EO: I would say my mom because she’s older than most parents of people my age. She grew up in a time when women didn’t have the same opportunities that men did in school, whether it was not being allowed to wear jeans or not having the chance to play sports. My mom was athletic and was a cheerleader because she couldn’t play sports. The limitations for women back then taught her a lot. She’s always taught me that I could do whatever I wanted professionally and be successful at it regardless of my gender.
Outside of my mom, when I was younger we had women like Mia Hamm and Rebecca Lobo to look up to as athletes. But I didn’t have many female athletes in my life that I could look up to growing up. Looking back, I didn’t even have a female coach until college.
CAAFB: Who would you consider some of the more positive female role models in athletics for the younger generation nowadays?

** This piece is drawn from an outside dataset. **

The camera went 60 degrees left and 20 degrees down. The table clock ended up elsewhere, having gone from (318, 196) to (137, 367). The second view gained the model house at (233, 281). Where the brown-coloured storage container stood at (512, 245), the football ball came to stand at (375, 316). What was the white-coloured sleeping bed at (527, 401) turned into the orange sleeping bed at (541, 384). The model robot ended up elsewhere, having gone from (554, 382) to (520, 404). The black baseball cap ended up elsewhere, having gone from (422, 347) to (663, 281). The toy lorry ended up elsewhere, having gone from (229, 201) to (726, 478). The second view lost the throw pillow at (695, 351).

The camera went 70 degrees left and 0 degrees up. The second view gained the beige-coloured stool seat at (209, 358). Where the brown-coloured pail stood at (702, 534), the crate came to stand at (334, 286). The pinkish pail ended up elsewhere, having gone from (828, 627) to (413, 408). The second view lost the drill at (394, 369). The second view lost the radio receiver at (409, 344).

EO: Kids these days are exposed to so many different types of female figures. It seems like so much attention is placed on people like the Real Housewives and the Kardashians when there are so many great role models out there. I really respect Pat Summit in women’s basketball and what Danica Patrick has been able to do in NASCAR circuit and Olympic heroes like Gabby Douglas. Even outside of sports, though, women like Michelle Obama and Hillary Clinton are empowering young girls and people my age as well.
CAAFB: Were there any women who served as personal mentors to you when you first started in the field?

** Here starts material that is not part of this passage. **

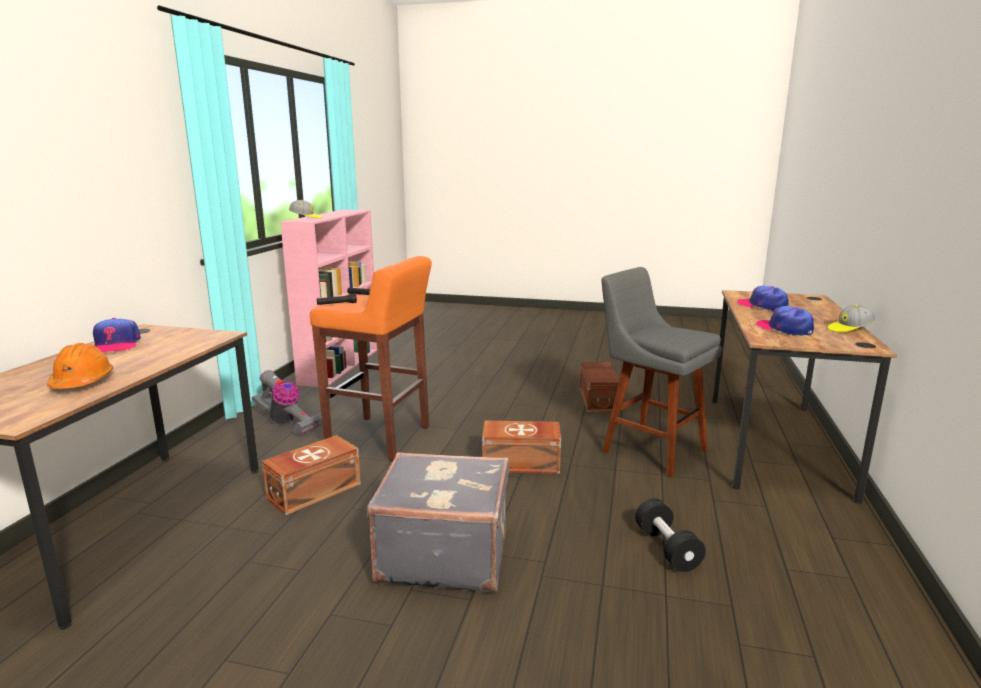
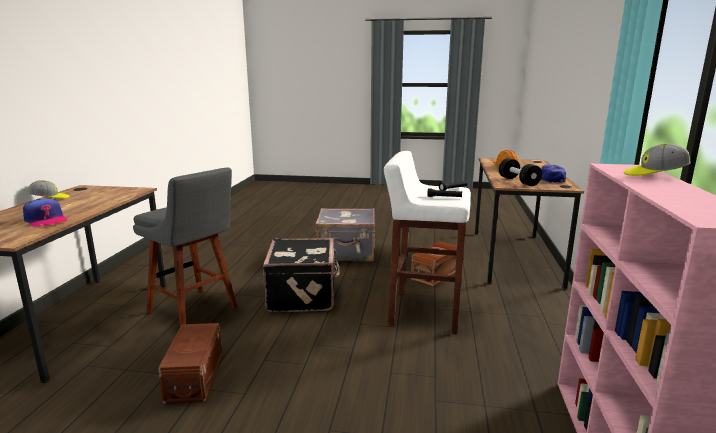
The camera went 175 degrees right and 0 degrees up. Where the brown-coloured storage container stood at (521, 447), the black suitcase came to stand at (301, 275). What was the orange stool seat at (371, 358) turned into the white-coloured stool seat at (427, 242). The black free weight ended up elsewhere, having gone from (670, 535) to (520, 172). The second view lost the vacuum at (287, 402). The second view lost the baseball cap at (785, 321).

EO: Not really to be honest. When I was first getting into the field, I mainly turned to men because they were the ones in these kinds of positions. Now there are more women holding them, but five or six years ago there really weren’t many.
CAAFB: Have there been students and other young women who have come to you for advice about the field?
EO: Yes, I actually recently talked to a girl who’s looking to get into this kind of position. One of my old coaches gave her my contact information and we had a good talk. I think the sports field is becoming so much more accessible to women, especially with more and more sports management degrees being offered, making more room for us to enter the industry.
CAAFB: There aren’t many women working in football. What does it mean to you to be a woman in this position?
EO: I think it means that people are becoming more and more accepting of women in the field. I’m very thankful to the staff for bringing me on here. Sports, and football in particular, is such a male-dominated industry that I’m proud to be a woman in this position. I want to be able to tell my kids that I worked in a profession where being a female wasn’t the norm and that I worked hard to create a positive impression of women doing this kind of work.
CAAFB: How do you see the role of women in athletics changing moving forward?
EO: We’re going to begin seeing even more women working in sports. Not only will we have more female employees, but we’ll also see more female head coaches and more women getting administrative positions like athletic director. This is true for football as well. There are now female officials and coaches at the high school level and hopefully we’ll see women breaking into the collegiate ranks in these capacities, too. It’s cool to hear these kinds of stories like the recent one about the nine-year-old running back who was dominating that youth league in Utah.
CAAFB: Women’s History Month is an important month for not only women, but for all Americans. Why should this month be celebrated by all people?
EO: It’s important that people are aware of what women have done and how far we’ve come in society. If they don’t know, then it creates a disservice, especially to the younger generation. We’re here to promote the growth of today’s youth, not inhibit it. Women have helped shape the America we’re living in today and knowing the past can only help to continue to shape the future.